(Directive) Transcribe the data below in full, exactly.

........

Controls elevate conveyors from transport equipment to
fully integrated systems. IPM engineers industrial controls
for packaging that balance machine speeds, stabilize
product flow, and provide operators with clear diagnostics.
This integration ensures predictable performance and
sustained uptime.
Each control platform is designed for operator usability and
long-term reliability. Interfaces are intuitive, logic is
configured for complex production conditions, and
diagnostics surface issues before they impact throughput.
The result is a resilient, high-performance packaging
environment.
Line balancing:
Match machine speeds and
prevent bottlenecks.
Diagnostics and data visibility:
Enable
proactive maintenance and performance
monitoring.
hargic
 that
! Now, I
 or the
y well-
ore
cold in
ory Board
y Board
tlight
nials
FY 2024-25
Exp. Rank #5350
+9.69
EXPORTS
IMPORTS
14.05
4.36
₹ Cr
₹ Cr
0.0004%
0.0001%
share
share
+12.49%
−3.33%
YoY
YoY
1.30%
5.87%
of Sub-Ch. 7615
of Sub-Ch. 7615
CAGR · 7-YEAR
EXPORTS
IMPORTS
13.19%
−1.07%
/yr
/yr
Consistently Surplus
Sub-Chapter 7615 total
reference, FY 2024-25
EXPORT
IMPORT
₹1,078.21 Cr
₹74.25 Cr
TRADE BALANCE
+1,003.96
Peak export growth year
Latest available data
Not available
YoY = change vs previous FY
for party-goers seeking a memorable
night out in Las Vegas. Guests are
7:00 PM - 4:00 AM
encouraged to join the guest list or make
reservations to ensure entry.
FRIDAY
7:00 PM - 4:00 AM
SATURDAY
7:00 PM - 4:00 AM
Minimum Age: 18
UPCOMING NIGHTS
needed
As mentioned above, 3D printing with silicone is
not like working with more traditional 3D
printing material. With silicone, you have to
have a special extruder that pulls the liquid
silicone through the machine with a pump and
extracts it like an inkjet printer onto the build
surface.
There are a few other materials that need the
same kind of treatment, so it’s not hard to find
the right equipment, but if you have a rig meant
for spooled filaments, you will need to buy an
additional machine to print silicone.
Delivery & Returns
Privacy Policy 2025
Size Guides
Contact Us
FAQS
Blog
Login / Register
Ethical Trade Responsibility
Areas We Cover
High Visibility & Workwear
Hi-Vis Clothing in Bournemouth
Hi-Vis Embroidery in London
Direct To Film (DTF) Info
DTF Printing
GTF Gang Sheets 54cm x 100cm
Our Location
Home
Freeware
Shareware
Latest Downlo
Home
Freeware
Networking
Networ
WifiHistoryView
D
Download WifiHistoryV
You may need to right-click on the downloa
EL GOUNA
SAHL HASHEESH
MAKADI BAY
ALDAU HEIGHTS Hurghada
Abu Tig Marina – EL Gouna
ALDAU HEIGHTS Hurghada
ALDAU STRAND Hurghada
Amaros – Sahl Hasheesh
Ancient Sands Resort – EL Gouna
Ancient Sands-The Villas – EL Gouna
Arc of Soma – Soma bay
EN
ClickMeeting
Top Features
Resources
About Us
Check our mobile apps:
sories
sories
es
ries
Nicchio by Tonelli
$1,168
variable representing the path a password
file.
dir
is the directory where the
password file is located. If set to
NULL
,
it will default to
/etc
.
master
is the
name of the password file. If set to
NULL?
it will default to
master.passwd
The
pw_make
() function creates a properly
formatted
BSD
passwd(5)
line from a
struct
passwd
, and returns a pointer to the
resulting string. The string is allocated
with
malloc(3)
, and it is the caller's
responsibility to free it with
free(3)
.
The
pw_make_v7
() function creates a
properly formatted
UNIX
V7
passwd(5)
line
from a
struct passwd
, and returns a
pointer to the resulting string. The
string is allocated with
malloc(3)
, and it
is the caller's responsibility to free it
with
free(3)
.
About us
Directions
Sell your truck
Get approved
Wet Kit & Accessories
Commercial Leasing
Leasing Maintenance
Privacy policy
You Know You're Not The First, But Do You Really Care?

........

(Result for this task)
Controls elevate conveyors from transport equipment to
fully integrated systems. IPM engineers industrial controls
for packaging that balance machine speeds, stabilize
product flow, and provide operators with clear diagnostics.
This integration ensures predictable performance and
sustained uptime.
Each control platform is designed for operator usability and
long-term reliability. Interfaces are intuitive, logic is
configured for complex production conditions, and
diagnostics surface issues before they impact throughput.
The result is a resilient, high-performance packaging
environment.
Line balancing:
Match machine speeds and
prevent bottlenecks.
Diagnostics and data visibility:
Enable
proactive maintenance and performance
monitoring.
hargic
 that
! Now, I
 or the
y well-
ore
cold in
ory Board
y Board
tlight
nials
FY 2024-25
Exp. Rank #5350
+9.69
EXPORTS
IMPORTS
14.05
4.36
₹ Cr
₹ Cr
0.0004%
0.0001%
share
share
+12.49%
−3.33%
YoY
YoY
1.30%
5.87%
of Sub-Ch. 7615
of Sub-Ch. 7615
CAGR · 7-YEAR
EXPORTS
IMPORTS
13.19%
−1.07%
/yr
/yr
Consistently Surplus
Sub-Chapter 7615 total
reference, FY 2024-25
EXPORT
IMPORT
₹1,078.21 Cr
₹74.25 Cr
TRADE BALANCE
+1,003.96
Peak export growth year
Latest available data
Not available
YoY = change vs previous FY
for party-goers seeking a memorable
night out in Las Vegas. Guests are
7:00 PM - 4:00 AM
encouraged to join the guest list or make
reservations to ensure entry.
FRIDAY
7:00 PM - 4:00 AM
SATURDAY
7:00 PM - 4:00 AM
Minimum Age: 18
UPCOMING NIGHTS
needed
As mentioned above, 3D printing with silicone is
not like working with more traditional 3D
printing material. With silicone, you have to
have a special extruder that pulls the liquid
silicone through the machine with a pump and
extracts it like an inkjet printer onto the build
surface.
There are a few other materials that need the
same kind of treatment, so it’s not hard to find
the right equipment, but if you have a rig meant
for spooled filaments, you will need to buy an
additional machine to print silicone.
Delivery & Returns
Privacy Policy 2025
Size Guides
Contact Us
FAQS
Blog
Login / Register
Ethical Trade Responsibility
Areas We Cover
High Visibility & Workwear
Hi-Vis Clothing in Bournemouth
Hi-Vis Embroidery in London
Direct To Film (DTF) Info
DTF Printing
GTF Gang Sheets 54cm x 100cm
Our Location
Home
Freeware
Shareware
Latest Downlo
Home
Freeware
Networking
Networ
WifiHistoryView
D
Download WifiHistoryV
You may need to right-click on the downloa
EL GOUNA
SAHL HASHEESH
MAKADI BAY
ALDAU HEIGHTS Hurghada
Abu Tig Marina – EL Gouna
ALDAU HEIGHTS Hurghada
ALDAU STRAND Hurghada
Amaros – Sahl Hasheesh
Ancient Sands Resort – EL Gouna
Ancient Sands-The Villas – EL Gouna
Arc of Soma – Soma bay
EN
ClickMeeting
Top Features
Resources
About Us
Check our mobile apps:
sories
sories
es
ries
Nicchio by Tonelli
$1,168
variable representing the path a password
file.
dir
is the directory where the
password file is located. If set to
NULL
,
it will default to
/etc
.
master
is the
name of the password file. If set to
NULL?
it will default to
master.passwd
The
pw_make
() function creates a properly
formatted
BSD
passwd(5)
line from a
struct
passwd
, and returns a pointer to the
resulting string. The string is allocated
with
malloc(3)
, and it is the caller's
responsibility to free it with
free(3)
.
The
pw_make_v7
() function creates a
properly formatted
UNIX
V7
passwd(5)
line
from a
struct passwd
, and returns a
pointer to the resulting string. The
string is allocated with
malloc(3)
, and it
is the caller's responsibility to free it
with
free(3)
.
About us
Directions
Sell your truck
Get approved
Wet Kit & Accessories
Commercial Leasing
Leasing Maintenance
Privacy policy
You Know You're Not The First, But Do You Really Care?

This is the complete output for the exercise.